■ **Exercise objective**
Take the line that has "ením výstavce v" and all the lines that come after it in the records, and write them out again exactly. Add no other line.

■ **Extracted entries**
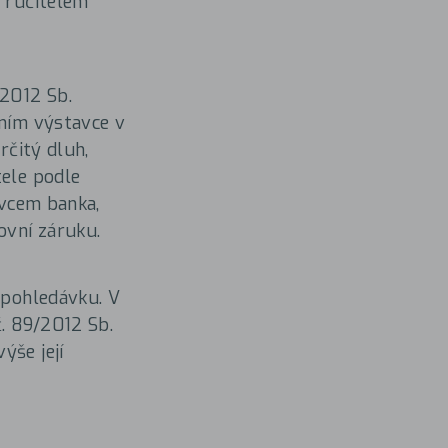
e ručitelem
/2012 Sb.
ením výstavce v
rčitý dluh,
tele podle
avcem banka,
ovní záruku.
u pohledávku. V
. 89/2012 Sb.
ýše její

■ **Result of this task**
ením výstavce v
rčitý dluh,
tele podle
avcem banka,
ovní záruku.
u pohledávku. V
. 89/2012 Sb.
ýše její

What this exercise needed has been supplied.